In our case, we need to simply select certain columns (columns 1 and 6) from a stream of comma-delimited values. The way that we can do this is as follows:
./run_analytics_tool | grep '>>>' | awk -F "," '{OFS=","} {print $1,$6;}'
This gives us the following:
>>>I,Y >>>1,1 >>>2,1.04 >>>3,1.04 >>>4,1.28 >>>5,2.12 >>>6,3.28 >>>7,4.28 >>>8,4.86 >>>9,4.72 >>>1,4 >>>1,3.96 >>>12,4.04 >>>13,4.94 >>>14,5.8 >>>15,5.76 >>>16,5.76 >>>17,5.66 >>>18,5.7 >>>19,5.66 >>>20,5.66
Here I am using the awk switch "-F" to say that we want to define the incoming delimiter as a comma rather than the default of a space. Similarly I am defining that we want a comma-delimiter as our "output file separator" (thus OFS) with the first section of the awk command in single quotes '{OFS=","}'. Then I am telling awk to print just the first and sixth values for each line in the stream ( '{print $1,$6;}' ). Note that again, I am 'piping' values from grep in a cascading manner to be fed into awk. Now there is a problem: our first column has a pesky string at the beginning; the one we used to our advantage for filtering with grep: '>>>'. We'd like to remove that. For this task, 'sed' is our tool…
Using 'sed'
Sed, the 'stream editor', is a replacement tool. It allows us to operate on a stream of text and transform it by matching with a regular expression and replacing what is matched with something else. We need to perform the simple task of matching '>>>' on each line and replacing it with nothing, which is itself a string: ''. We do this as follows:
./run_analytics_tool | grep '>>>' | awk -F "," '{OFS=","} {print $1,$6;}' | sed 's/>>>//'
Again, I am piping the text from the output of awk to the input of sed. What this sed expression says is to 'substitute' (thus 's') the value between the first two forward slashes (>>>) with the value in the second and third forward slashes (i.e. the empty string). What this gives us is we wanted:
I,Y 1,1 2,1.04 3,1.04 4,1.28 5,2.12 6,3.28 7,4.28 8,4.86 9,4.72 1,4 1,3.96 12,4.04 13,4.94 14,5.8 15,5.76 16,5.76 17,5.66 18,5.7 19,5.66 20,5.66
Now to see if there is a difference
What we ultimately wanted was a way to test whether the change made a difference in our analytics tool. As such, we would like to generate a set of independent 'before' and 'after' samples that we can test statistically. The way we do this is by wrapping all of what we've done until now into a loop and output the results to file. This is done in the following way:
for i in {1..100} do run_analytics_tool | grep '^>>>' | awk -F "," '{OFS=","} {print $1,$6;}' | sed 's/>>>//' > test${i}_before.csv; done ## make the change to the analytics tool codebase here for i in {1..100} do run_analytics_tool | grep '^>>>' | awk -F "," '{OFS=","} {print $1,$6;}' | sed 's/>>>//' > test${i}_after.csv; done
This gives us 100 samples of the analytics tool run. We do this with the analytics tool before adding the new functionality and after, giving us a total of 200 samples with two treatments. Since this is an iterative tool, we cannot assume that the values found in the iterations themselves are independent, so we will take the last value of Y for each of our independent runs (each iteration of the for loop). Then we'll do a statistical test on those using R to see if the change ended up doing what we wanted to, which was to keep the value Y lower at the end of the iteration runs than if my change weren't implemented in the code.
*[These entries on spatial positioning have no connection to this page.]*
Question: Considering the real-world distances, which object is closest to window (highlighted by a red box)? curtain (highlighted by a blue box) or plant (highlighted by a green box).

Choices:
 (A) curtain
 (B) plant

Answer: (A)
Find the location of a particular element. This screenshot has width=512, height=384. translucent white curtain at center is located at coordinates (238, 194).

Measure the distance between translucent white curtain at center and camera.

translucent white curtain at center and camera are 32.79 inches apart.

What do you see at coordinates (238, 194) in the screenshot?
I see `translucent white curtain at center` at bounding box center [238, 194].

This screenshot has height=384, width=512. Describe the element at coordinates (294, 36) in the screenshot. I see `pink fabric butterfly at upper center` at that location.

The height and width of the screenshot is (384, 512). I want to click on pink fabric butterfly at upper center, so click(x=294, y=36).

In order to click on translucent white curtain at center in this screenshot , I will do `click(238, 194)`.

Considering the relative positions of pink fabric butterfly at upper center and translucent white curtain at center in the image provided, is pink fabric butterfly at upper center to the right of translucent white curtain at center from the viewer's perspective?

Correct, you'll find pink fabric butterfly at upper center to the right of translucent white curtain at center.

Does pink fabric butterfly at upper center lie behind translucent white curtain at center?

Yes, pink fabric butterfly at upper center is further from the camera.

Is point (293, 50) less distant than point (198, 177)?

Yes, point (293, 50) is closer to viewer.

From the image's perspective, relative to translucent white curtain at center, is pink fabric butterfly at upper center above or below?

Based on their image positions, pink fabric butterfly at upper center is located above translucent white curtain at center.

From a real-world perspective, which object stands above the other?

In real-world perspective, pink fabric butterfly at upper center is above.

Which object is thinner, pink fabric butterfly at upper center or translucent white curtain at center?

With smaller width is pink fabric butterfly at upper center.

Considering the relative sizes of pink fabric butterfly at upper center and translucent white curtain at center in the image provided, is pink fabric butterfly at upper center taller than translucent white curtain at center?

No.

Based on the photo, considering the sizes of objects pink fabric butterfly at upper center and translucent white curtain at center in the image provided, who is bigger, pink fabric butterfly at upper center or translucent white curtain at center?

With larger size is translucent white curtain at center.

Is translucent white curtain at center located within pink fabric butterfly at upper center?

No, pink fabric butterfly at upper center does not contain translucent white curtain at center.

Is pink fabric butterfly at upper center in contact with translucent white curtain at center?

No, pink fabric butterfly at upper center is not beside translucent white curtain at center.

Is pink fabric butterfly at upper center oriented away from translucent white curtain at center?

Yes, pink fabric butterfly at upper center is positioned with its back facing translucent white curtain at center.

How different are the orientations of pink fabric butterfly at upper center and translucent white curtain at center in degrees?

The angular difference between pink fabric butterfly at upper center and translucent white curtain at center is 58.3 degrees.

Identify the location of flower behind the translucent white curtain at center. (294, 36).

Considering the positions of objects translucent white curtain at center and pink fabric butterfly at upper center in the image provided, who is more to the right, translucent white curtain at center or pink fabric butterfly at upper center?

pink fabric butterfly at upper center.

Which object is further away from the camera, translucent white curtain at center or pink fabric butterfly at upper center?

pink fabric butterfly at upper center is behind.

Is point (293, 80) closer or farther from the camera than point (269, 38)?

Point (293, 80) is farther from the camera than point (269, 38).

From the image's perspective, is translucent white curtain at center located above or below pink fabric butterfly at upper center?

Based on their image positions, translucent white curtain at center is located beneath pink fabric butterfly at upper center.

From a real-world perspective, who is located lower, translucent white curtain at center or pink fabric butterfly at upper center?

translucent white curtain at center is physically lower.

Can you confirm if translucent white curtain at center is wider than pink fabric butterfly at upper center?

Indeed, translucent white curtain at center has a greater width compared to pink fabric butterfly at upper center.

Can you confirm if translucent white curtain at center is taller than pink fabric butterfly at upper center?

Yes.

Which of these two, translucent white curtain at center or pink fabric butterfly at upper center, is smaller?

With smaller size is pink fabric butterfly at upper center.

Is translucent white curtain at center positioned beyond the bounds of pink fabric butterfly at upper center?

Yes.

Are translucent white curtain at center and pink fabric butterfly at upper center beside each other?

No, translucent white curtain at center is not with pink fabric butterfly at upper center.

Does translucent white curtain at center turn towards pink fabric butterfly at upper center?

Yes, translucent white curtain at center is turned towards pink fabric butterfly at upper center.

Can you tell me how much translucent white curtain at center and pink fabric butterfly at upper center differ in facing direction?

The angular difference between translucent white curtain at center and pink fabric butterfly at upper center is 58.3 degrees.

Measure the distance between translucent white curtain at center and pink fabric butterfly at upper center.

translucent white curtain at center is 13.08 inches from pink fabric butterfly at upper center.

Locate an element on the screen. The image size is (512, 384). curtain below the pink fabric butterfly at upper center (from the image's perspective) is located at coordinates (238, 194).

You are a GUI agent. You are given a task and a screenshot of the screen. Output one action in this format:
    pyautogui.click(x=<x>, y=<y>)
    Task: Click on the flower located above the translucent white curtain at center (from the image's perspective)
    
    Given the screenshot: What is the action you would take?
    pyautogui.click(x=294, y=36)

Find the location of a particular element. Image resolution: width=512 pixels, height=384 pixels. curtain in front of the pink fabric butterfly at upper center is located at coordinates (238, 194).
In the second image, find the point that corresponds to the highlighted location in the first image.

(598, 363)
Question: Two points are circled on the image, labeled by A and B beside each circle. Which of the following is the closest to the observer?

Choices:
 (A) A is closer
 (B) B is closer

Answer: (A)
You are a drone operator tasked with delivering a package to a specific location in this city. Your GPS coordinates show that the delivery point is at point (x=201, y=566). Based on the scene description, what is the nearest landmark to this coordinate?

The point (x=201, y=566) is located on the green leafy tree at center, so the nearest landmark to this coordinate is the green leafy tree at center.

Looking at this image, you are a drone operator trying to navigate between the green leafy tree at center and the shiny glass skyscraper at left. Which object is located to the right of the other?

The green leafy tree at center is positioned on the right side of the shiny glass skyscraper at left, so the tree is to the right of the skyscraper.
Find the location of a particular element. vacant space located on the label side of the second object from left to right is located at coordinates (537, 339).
To do this we will import the data into R from the files that we created:
library(plyr) df.before <- ldply(list.files(pattern="test.*_before.csv"), function(filename) { dum = read.csv(filename) dum$filename = filename return(dum) }) df.after <- ldply(list.files(pattern="test.*_after.csv"), function(filename) { dum = read.csv(filename) dum$filename = filename return(dum) }) ## get it into a single data frame ## but preserve an indicator of which 'treatment' it came from df.all <- rbind(cbind(df.before, treatment="before"), cbind(df.after, treatment="after"))
Since we are only comparing the end iterations, let's just extract those and drop the rest:
df.all.last <- df.all[df.all$generation==max(df.all$generation),]
And we will assume normality for purposes of illustration and do a t-test to determine whether the change resulted in an improvement in the analytics tool:
t.test(ave.complexity~treatment, df.all.last)
Welch Two Sample t-test data: ave.complexity by treatment t = 22.301, df = 118.55, p-value < 2.2e-16 alternative hypothesis: true difference in means is not equal to 0 95 percent confidence interval: 6.718873 8.028327 sample estimates: mean in group before mean in group after 10.6382 3.2646
Conclusion
In this post, we demonstrated basic usage of shell-based 'ETL tools': grep, awk and sed. We used the scenario in which we made a change to an algorithm within an analytics tool. This tool had a good deal of useful information in its output as well as a lot of junk that we didn't care about. We filtered out the junk and obtained information that was useful using munging methods. From this information we compared the analytics tool before the algorithm change and after and demonstrated that the change resulted in a significant improvement to the tool.